### Verilen metin:
15 Temmuz Gazileri, 19 Eylül Gaziler Gününde O Geceyi Anlattı

15 Temmuz’da darbecilerin kullandığı kobra helikopterden açılan ateş sonucu yaralanan Piyade Uzman Çavuş Osman Gül’ün kızı Ecrin Eylül Gül, “Ben babam bu durumda olduğu için çok gurur duyuyorum. Benim için babamın sol bacağının gitmesi hiç önemli değil. Benim için babamın nefes alması önemliydi. Babam şuan bu durumda olmasaydı bu ülke böyle olmazdı. Ben babamla çok gurur duyuyorum” dedi.

15 Temmuz Gazileri, 19 Eylül Gaziler Gününde O Geceyi Anlattı
19 Eylül Gaziler Günü nedeniyle Genelkurmay Başkanlığı Atatürk Kültür Sitesinde Gaziler Günü Töreni düzenlendi.

Törene, Genelkurmay Başkanı Orgeneral Hulusi Akar ve eşi Şule Akar ile kuvvet komutanları, Kurtuluş Savaşı, Kıbrıs Barış Harekâtı, terörle mücadele ve 15 Temmuz gazileri ile yakınları katıldı.

Türkiye’nin dört bir yanından 39 gazi ve 46 gazi yakınının davet edildiği törene ayrıca 15 Temmuz’da gazileri katıldı.

15 Temmuz darbe kalkışması sırasında Tümgeneral Zekai Aksakallı’yı korumak için görev yerine gittiği sırada kobra helikopterden açılan ateş sonucu vurulan Piyade Uzman Çavuş Osman Gül, 15 Temmuz gecesi yaşadıklarını şöyle anlattı:

“15 Temmuz olaylarında Kara Kuvvetleri Komutanlığı’nın karşısında bulunan spor okullarının orada darbecilerin yukardan attığı helikopter mermisi ile vuruldum. O akşam ben özel kuvvetlerde ART nöbetçisiydim. Daha sonra Zekai Paşanın alındığını duyduktan sonra bize Zekai Paşayı kurtarma görevi verildi.

O akşam kobra helikopter tarafından roket mühimmatı ile vuruldum. Şuan aynı görev tekrar verilse hiç tereddüt etmeden yine yaparım. Hayatımda değişen pek bir şeş yok. Çünkü bu bir görevdi. Bacak, kol gibi şeyler çok önemli bir şey değil. Bu ülkede, bu vatanda yaşamanın bir bedeli var. Bunu da inşallah layıkıyla yerine getiriyoruz. Hainliğin askeri, sivili, teröristi yoktur. Hain her zaman haindir.”

Piyade Uzman Çavuş Osman Gül’ün kızı Ecrin Eylül Gül, babasının bu durumda olmasından dolayı gurur duyduğunu belirterek, “Benim için babamın sol bacağının gitmesi hiç önemli değil. Benim için babamın nefes alması önemliydi. Babam şuan bu durumda olmasaydı bu ülke böyle olmazdı. Ben babamla çok gurur duyuyorum” ifadelerini kullandı.

### Alıntılanan kayıtlar:

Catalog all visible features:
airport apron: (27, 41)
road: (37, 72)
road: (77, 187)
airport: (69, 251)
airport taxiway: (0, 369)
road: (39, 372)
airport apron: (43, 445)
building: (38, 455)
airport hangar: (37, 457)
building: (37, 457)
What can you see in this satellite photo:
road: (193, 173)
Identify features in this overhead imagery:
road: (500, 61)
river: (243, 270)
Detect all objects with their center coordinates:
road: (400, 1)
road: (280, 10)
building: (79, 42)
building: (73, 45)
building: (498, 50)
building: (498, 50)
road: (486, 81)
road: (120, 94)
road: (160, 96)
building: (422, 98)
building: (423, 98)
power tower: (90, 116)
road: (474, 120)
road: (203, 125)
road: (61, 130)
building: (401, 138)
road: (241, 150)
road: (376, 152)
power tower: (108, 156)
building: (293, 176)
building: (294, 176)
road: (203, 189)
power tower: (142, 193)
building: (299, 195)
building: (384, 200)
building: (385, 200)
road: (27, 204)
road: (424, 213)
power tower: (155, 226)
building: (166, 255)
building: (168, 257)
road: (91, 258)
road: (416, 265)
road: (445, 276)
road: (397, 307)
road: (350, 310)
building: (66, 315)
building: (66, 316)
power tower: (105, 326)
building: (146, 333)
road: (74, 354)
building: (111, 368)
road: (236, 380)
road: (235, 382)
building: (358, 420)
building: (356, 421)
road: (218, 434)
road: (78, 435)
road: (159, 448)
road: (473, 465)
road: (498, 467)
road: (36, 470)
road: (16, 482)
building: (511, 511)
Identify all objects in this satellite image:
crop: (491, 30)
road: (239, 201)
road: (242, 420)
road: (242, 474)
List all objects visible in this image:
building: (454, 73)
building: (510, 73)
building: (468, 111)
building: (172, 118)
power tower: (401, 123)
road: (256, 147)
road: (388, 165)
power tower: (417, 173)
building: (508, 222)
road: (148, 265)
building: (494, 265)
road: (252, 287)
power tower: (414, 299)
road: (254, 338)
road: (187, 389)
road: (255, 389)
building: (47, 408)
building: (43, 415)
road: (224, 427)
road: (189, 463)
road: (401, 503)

### Yapılacaklar:
1 > Gaziler Günü haberinde "15 Temmuz’da darbecilerin" sözleriyle başlayıp "ile yakınları katıldı." sözleriyle biten bölümü birebir yazın.
2 > Gaziler Günü haberini son cümlesinden sonra kaldığı yerden sürdürün.

### Sıralı yanıtlar:
1 >
15 Temmuz’da darbecilerin kullandığı kobra helikopterden açılan ateş sonucu yaralanan Piyade Uzman Çavuş Osman Gül’ün kızı Ecrin Eylül Gül, “Ben babam bu durumda olduğu için çok gurur duyuyorum. Benim için babamın sol bacağının gitmesi hiç önemli değil. Benim için babamın nefes alması önemliydi. Babam şuan bu durumda olmasaydı bu ülke böyle olmazdı. Ben babamla çok gurur duyuyorum” dedi.

15 Temmuz Gazileri, 19 Eylül Gaziler Gününde O Geceyi Anlattı
19 Eylül Gaziler Günü nedeniyle Genelkurmay Başkanlığı Atatürk Kültür Sitesinde Gaziler Günü Töreni düzenlendi.

Törene, Genelkurmay Başkanı Orgeneral Hulusi Akar ve eşi Şule Akar ile kuvvet komutanları, Kurtuluş Savaşı, Kıbrıs Barış Harekâtı, terörle mücadele ve 15 Temmuz gazileri ile yakınları katıldı.

2 >
15 Temmuz gecesi yaralanarak 2’nci kez gazi olan Özel Harekât Polis Memuru Erol Ay, “2012 yılında Şırnak Özel Harekatta çalışırken Cudi dağında PKK terör örgütü ile girilen çatışma neticesinde yaralandım. Emniyette eğitimci olarak çalışmaya devam ediyordum. 15 Temmuz darbe girişimi sırasında Özel Harekat Daire Başkanlığı’na FETÖ terör örgütü mensuplarının atmış olduğu bomba neticesinde ikinci defa yaralandım. 15 Temmuz darbe gecesi, Polis Akademisinde eğitim vermek üzere görev almıştım. 10 Temmuz ve 15 Temmuz arasında eğitimlerimizi sürdürdük. 15 Temmuz günü Ankara’da ikamet eden kardeşime gitmiştim. Bir gurup FETÖ mensubunun darbe girişiminde bulunduğu haberine ulaştıktan sonra kendi imkanlarım ile Özel Harekat Daire Başkanlığına gittim. Hazırlık aşamasındaydık. Silah, teçhizat, mühimmat almaya çalışırken havadan bomba saldırısına maruz kaldık. Bu ülkenin bölünmez bütünlüğü için hizmet eden askerimize, polisimize şükran ve minnetle bakıyoruz. Aralarında şerefli üniformayı giyerek arkasına sığınmış terör örgütleri olabilir. Bunları içimizden arındıracağız. Genelkurmay Başkanlığımızın düzenlemiş olduğu Gaziler Günü’nde burada olmaktan dolayı mutluyum” açıklamasını yaptı.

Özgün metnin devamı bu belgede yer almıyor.